### [PENGGALAN TEKS]
════

Sedangkan menurut istilah fidusia adalah barang yang oleh debitur dipercayakan
kepada kreditur sebagai jaminan utang.[33]
Sedangkan dalam Kamus Besar Bahasa
Indonesia sendiri, fidusia diartikan sebagai pendelegasian wewenang pengolahan
uang dari pemilik uang kepada pihak yang didelegasi.[34]
Dari berbagai pemaparan di atas mengenai
definisi fidusia, maka penulis dapat menyimpulkan bahwa fidusia merupakan
perjanjian pengalihan hak penguasaan suatu benda atas dasar kepercayaan dengan
ketentuan barang yang dijaminkan tetap dalam pengelolaan si pemilik (debitur),
akan tetapi hak penguasaannya diberikan kepada si kreditur.
Apabila debitur pemberi fidusia ingkar
janji, kreditur penerima fidusia tidak dapat memiliki benda jaminan fidusia
melainkan benda jaminan itu dijual untuk mengambil pelunasan piutangnya sesuai
dengan hak prefensi yang diberikan oleh undang-undang kepada kreditur. Selain
itu bahwa fidusia merupakan perjanjian yang memiliki sifat assessor (pelengkap
dari perjanjian pokok) dan berkarakter kebendaan.[35]
Untuk lebih memperluas mengenai
pengertian fidusia, Dr. A. Hamzah dan Senjung Manulang seperti yang dikutip
oleh Salim HS mengartikan fidusia adalah suatu cara pengoperan hak milik dari
pemiliknya (debitur), berdasarkan adanya perjanjian pokok (perjanjian utang-piutang)

════

### [KUTIPAN CATATAN]
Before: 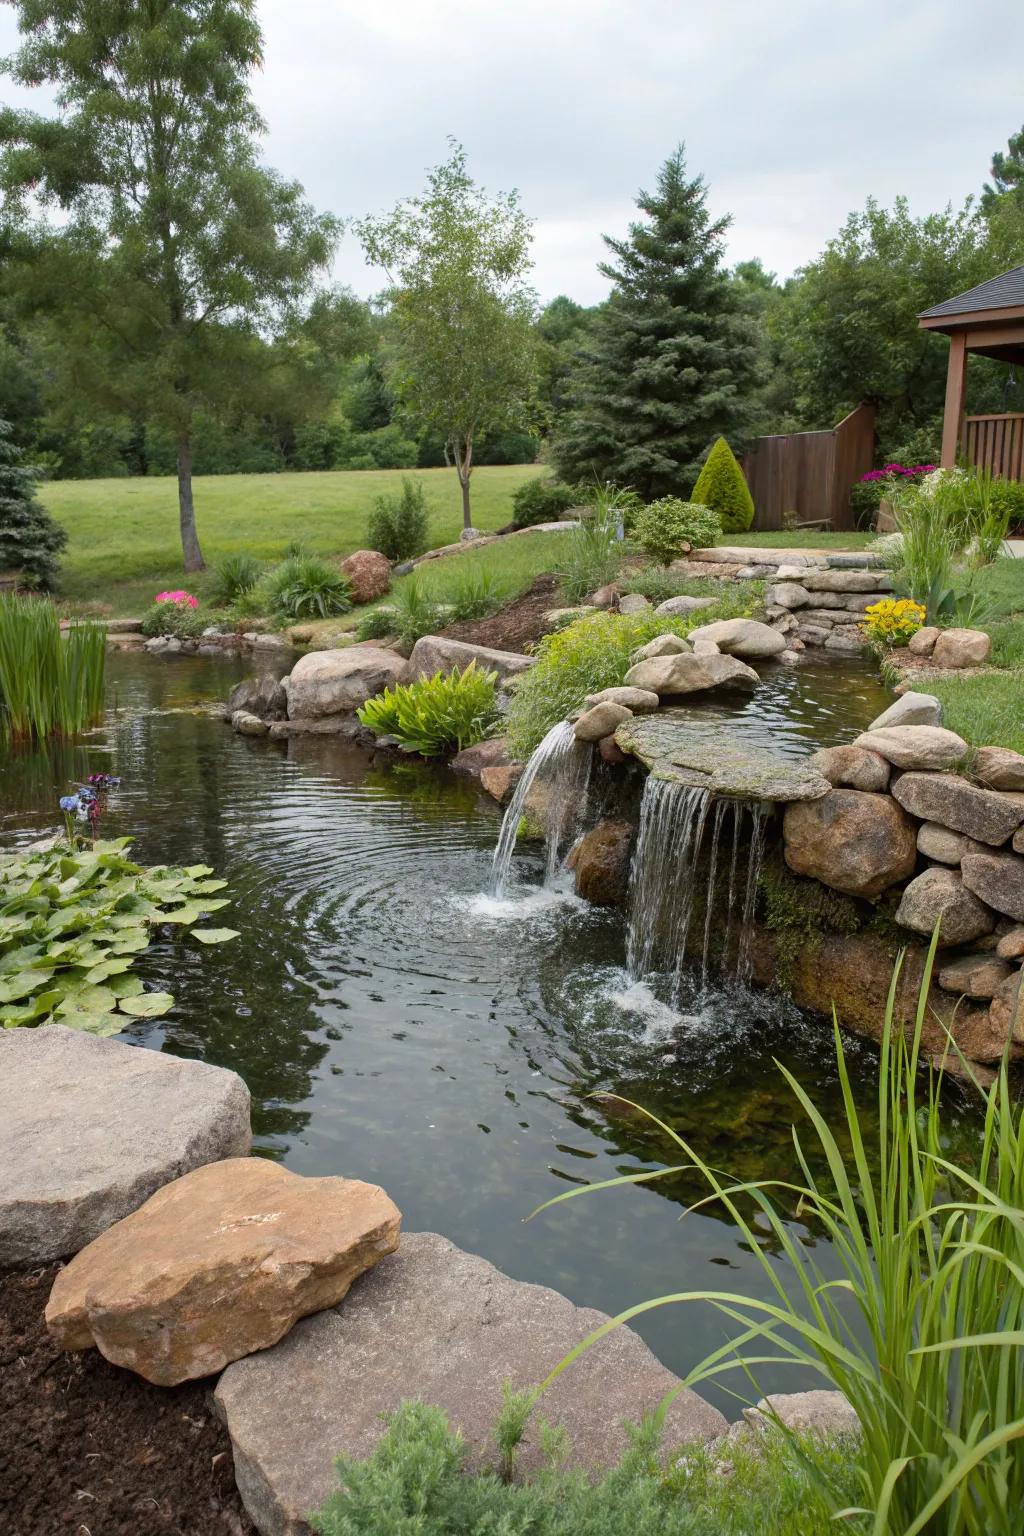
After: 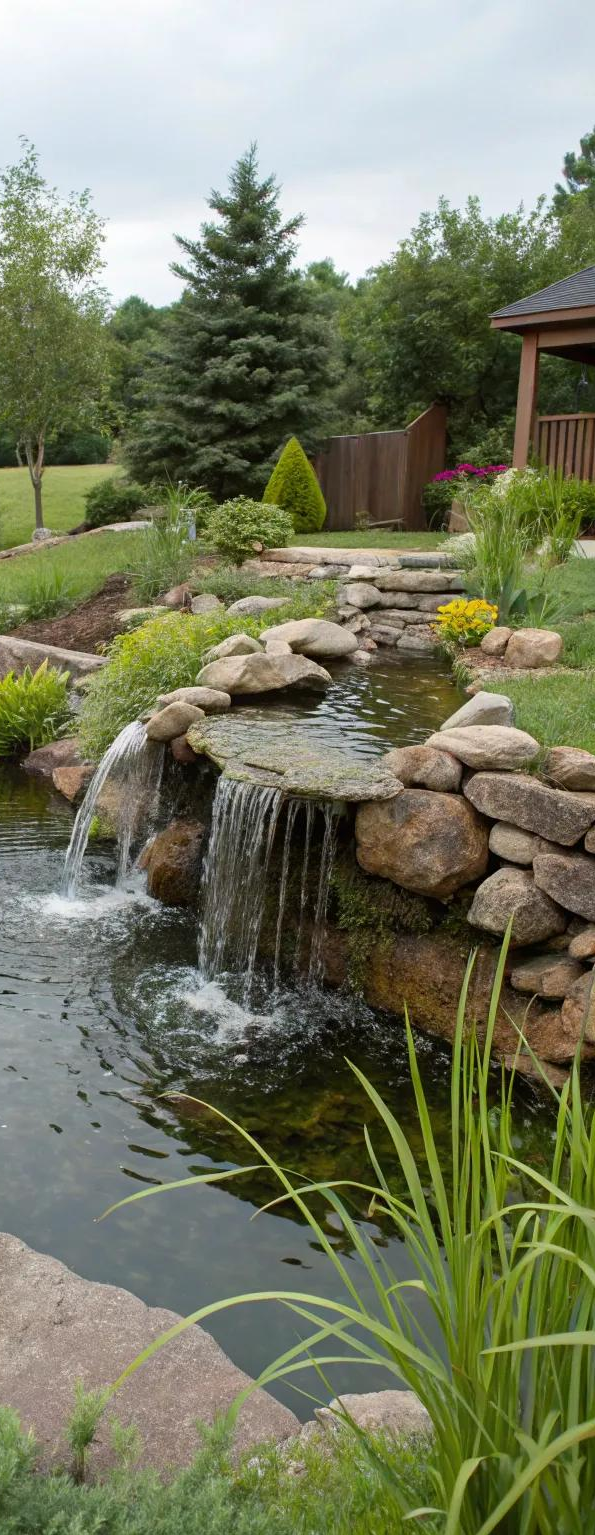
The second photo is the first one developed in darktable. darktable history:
crop: left 41.851%
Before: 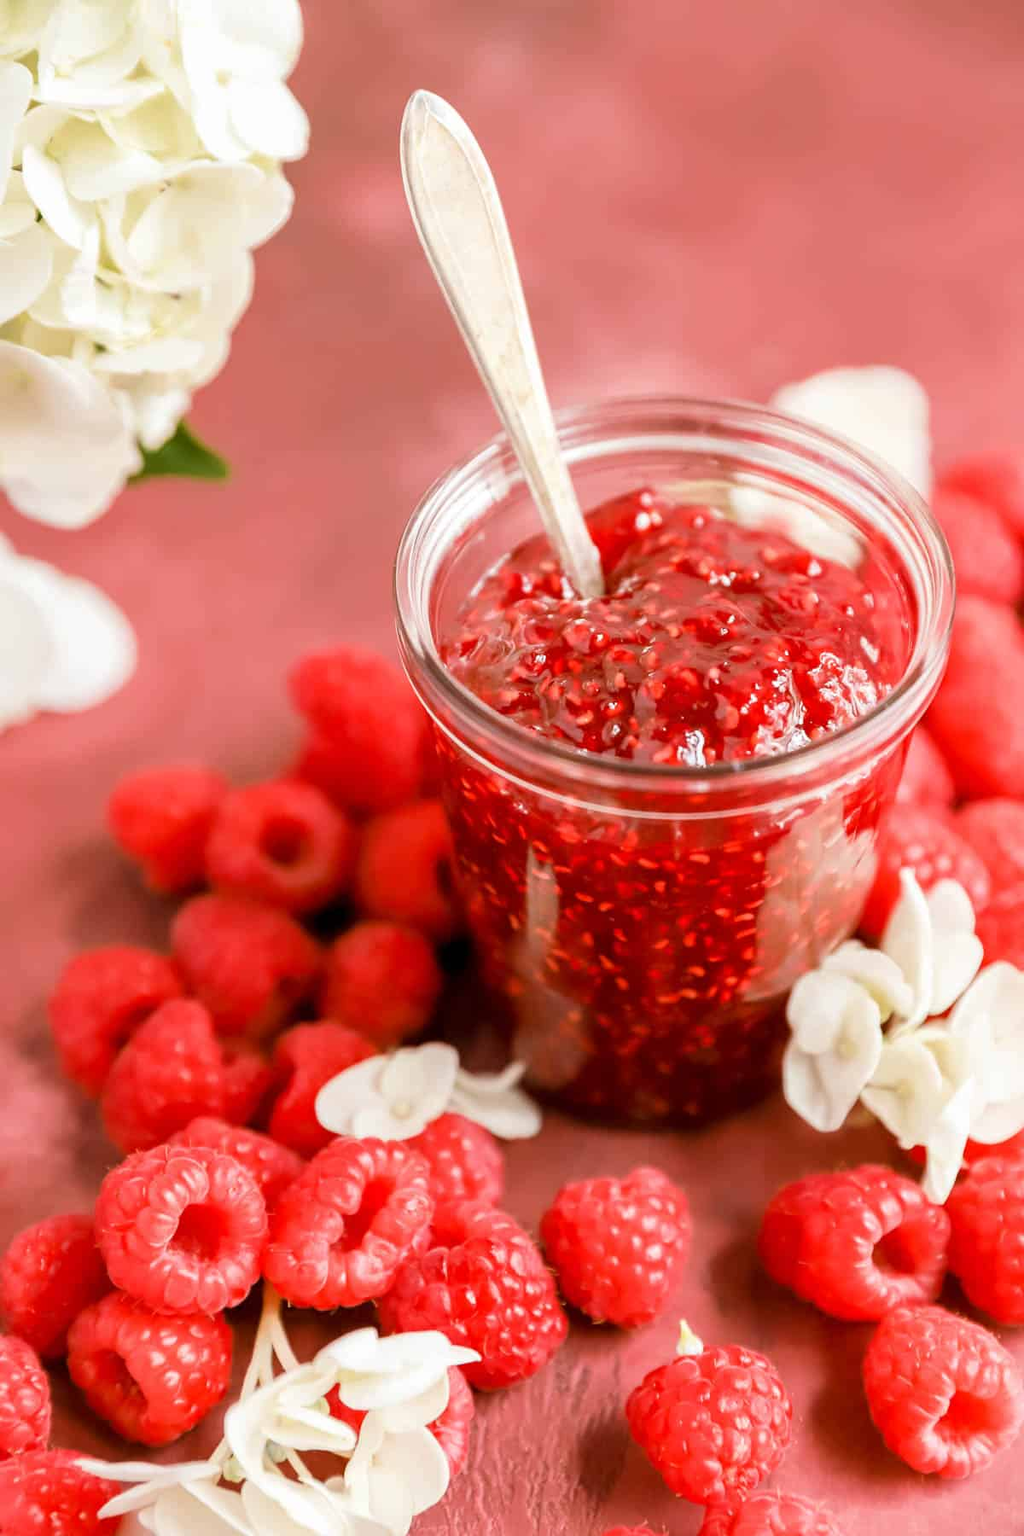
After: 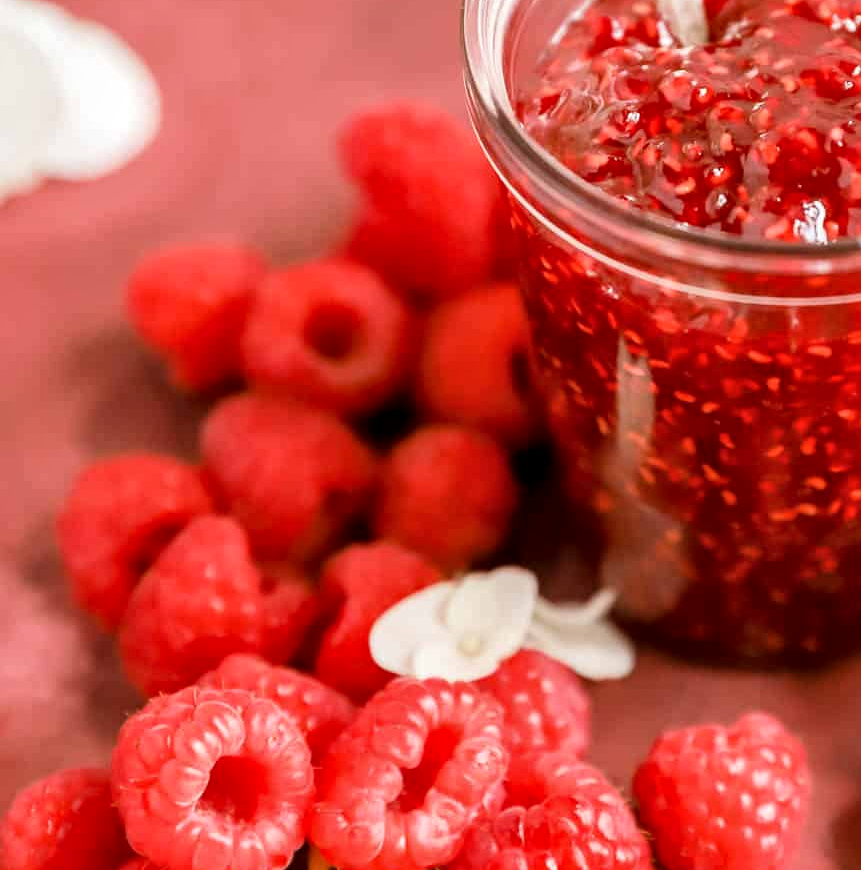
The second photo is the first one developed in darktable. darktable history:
local contrast: mode bilateral grid, contrast 20, coarseness 50, detail 128%, midtone range 0.2
crop: top 36.435%, right 28.249%, bottom 15.187%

════

### [TUGAS YANG DIBERIKAN]
Tuliskan kembali seluruh teks tentang fidusia persis kata demi kata, tanpa mengubah atau menghilangkan apa pun.

### [JAWABAN LATIHAN]
Sedangkan menurut istilah fidusia adalah barang yang oleh debitur dipercayakan
kepada kreditur sebagai jaminan utang.[33]
Sedangkan dalam Kamus Besar Bahasa
Indonesia sendiri, fidusia diartikan sebagai pendelegasian wewenang pengolahan
uang dari pemilik uang kepada pihak yang didelegasi.[34]
Dari berbagai pemaparan di atas mengenai
definisi fidusia, maka penulis dapat menyimpulkan bahwa fidusia merupakan
perjanjian pengalihan hak penguasaan suatu benda atas dasar kepercayaan dengan
ketentuan barang yang dijaminkan tetap dalam pengelolaan si pemilik (debitur),
akan tetapi hak penguasaannya diberikan kepada si kreditur.
Apabila debitur pemberi fidusia ingkar
janji, kreditur penerima fidusia tidak dapat memiliki benda jaminan fidusia
melainkan benda jaminan itu dijual untuk mengambil pelunasan piutangnya sesuai
dengan hak prefensi yang diberikan oleh undang-undang kepada kreditur. Selain
itu bahwa fidusia merupakan perjanjian yang memiliki sifat assessor (pelengkap
dari perjanjian pokok) dan berkarakter kebendaan.[35]
Untuk lebih memperluas mengenai
pengertian fidusia, Dr. A. Hamzah dan Senjung Manulang seperti yang dikutip
oleh Salim HS mengartikan fidusia adalah suatu cara pengoperan hak milik dari
pemiliknya (debitur), berdasarkan adanya perjanjian pokok (perjanjian utang-piutang)